What you should do: For this exercise, write out every entry exactly and leave the pictures out.

Data section:
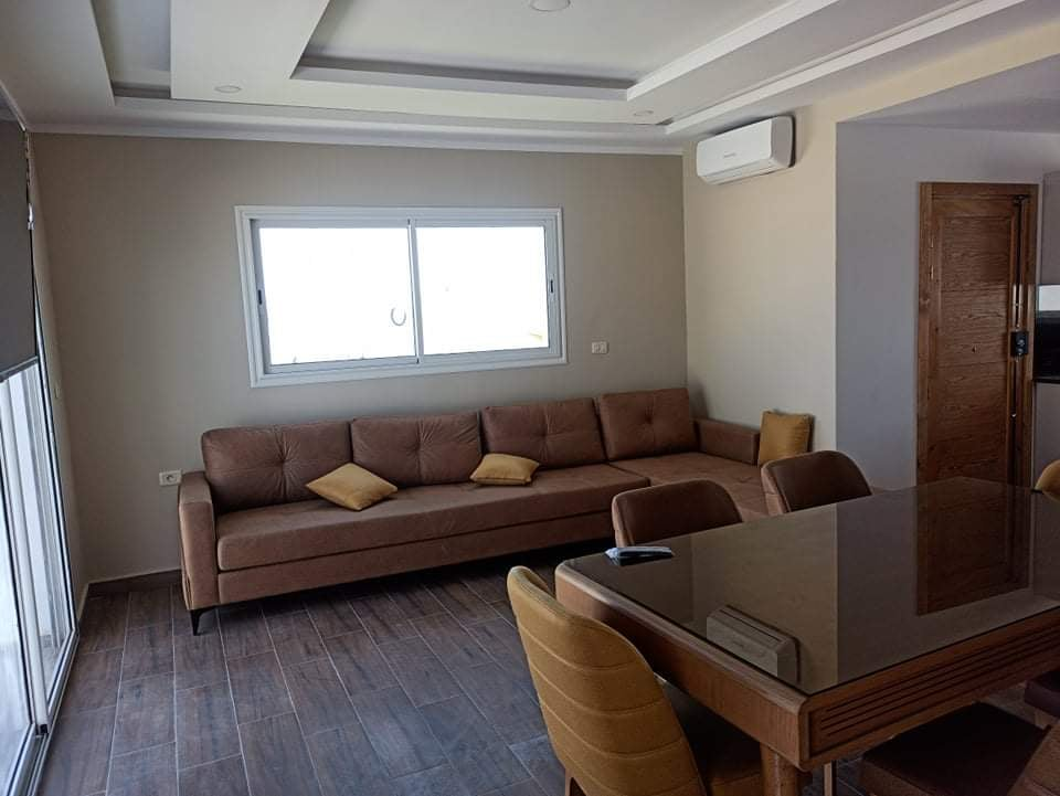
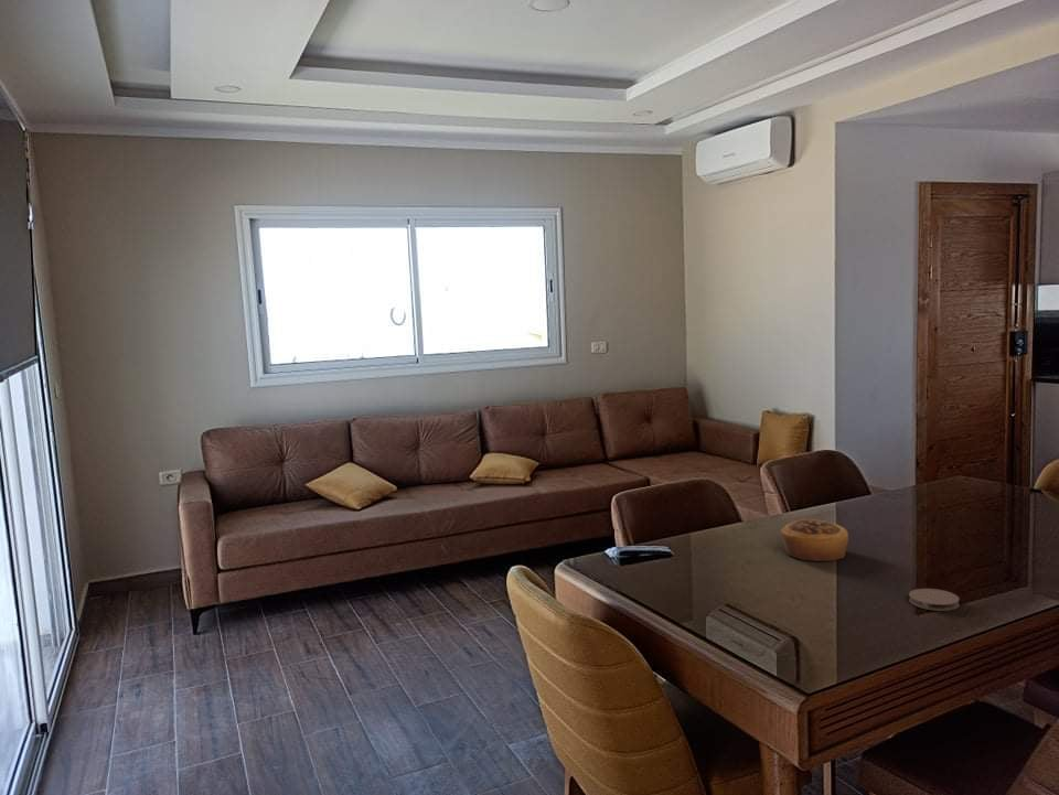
+ pastry [780,518,849,562]
+ coaster [908,588,961,612]
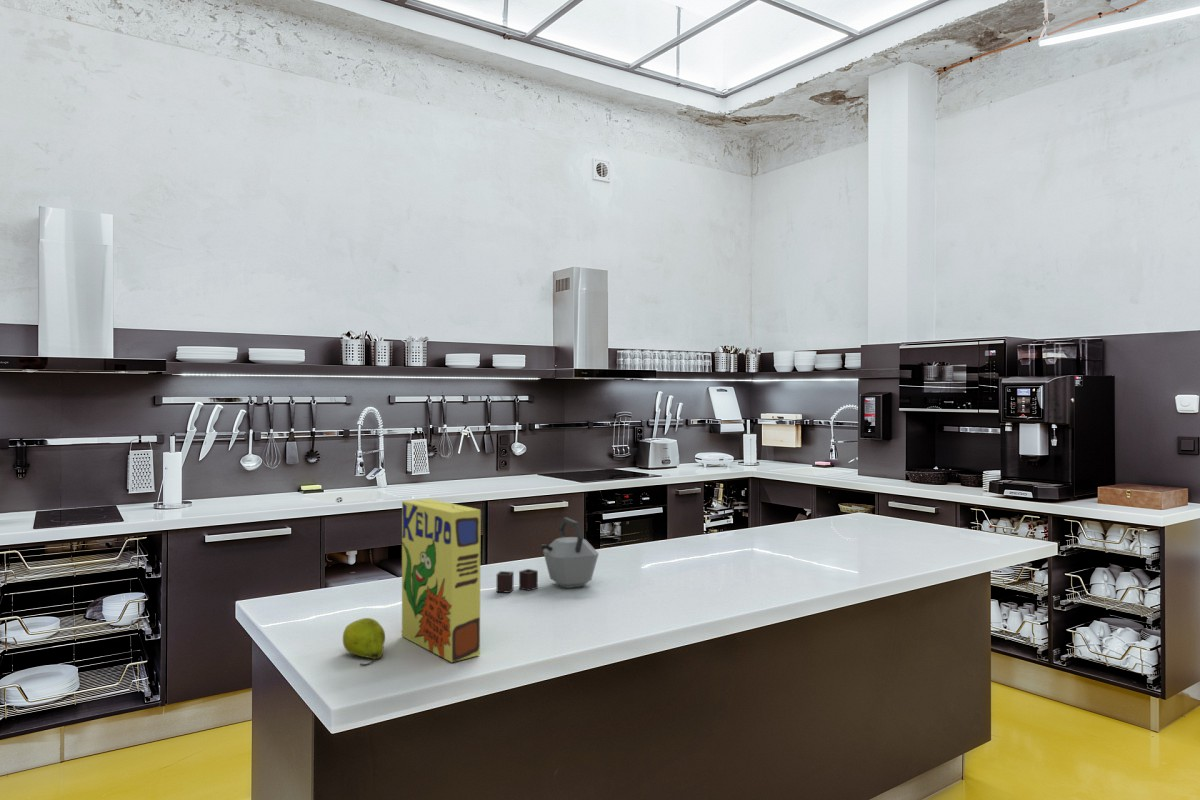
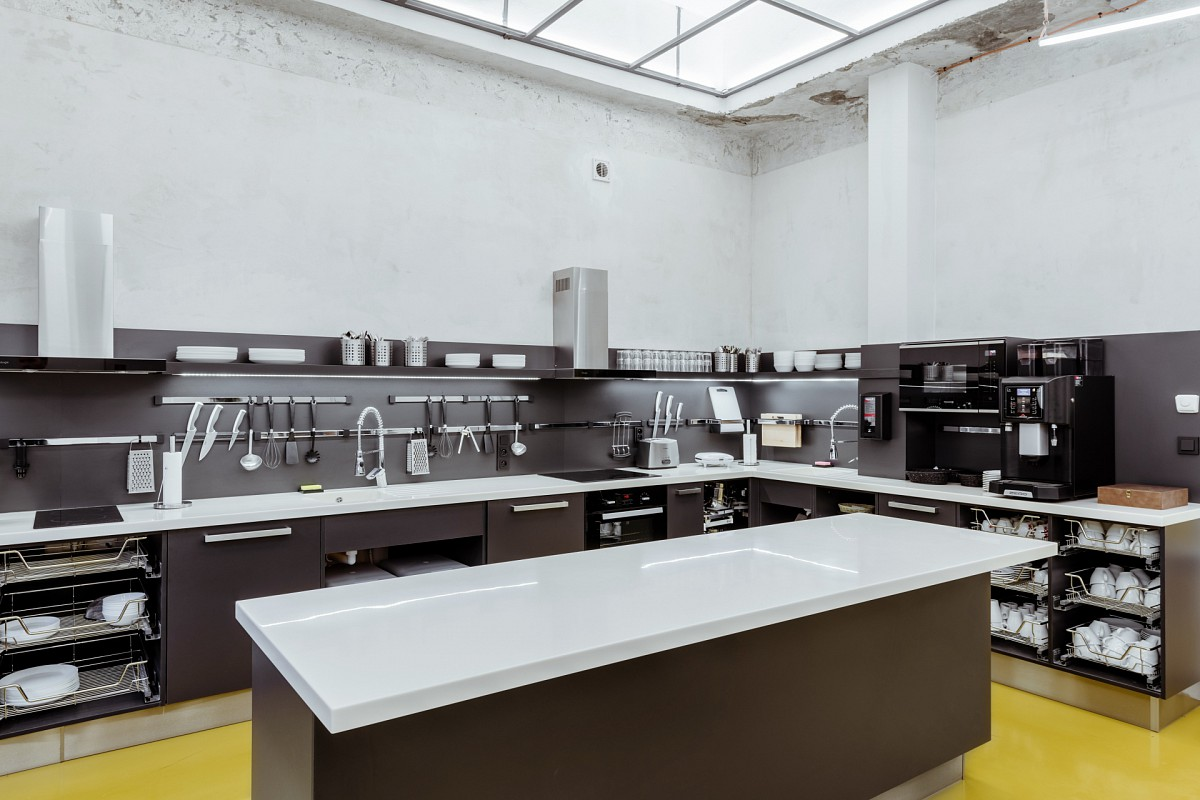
- fruit [342,617,386,667]
- cereal box [401,498,482,663]
- kettle [496,516,600,594]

Answer:
+ pastry [780,518,849,562]
+ coaster [908,588,961,612]
- fruit [342,617,386,667]
- cereal box [401,498,482,663]
- kettle [496,516,600,594]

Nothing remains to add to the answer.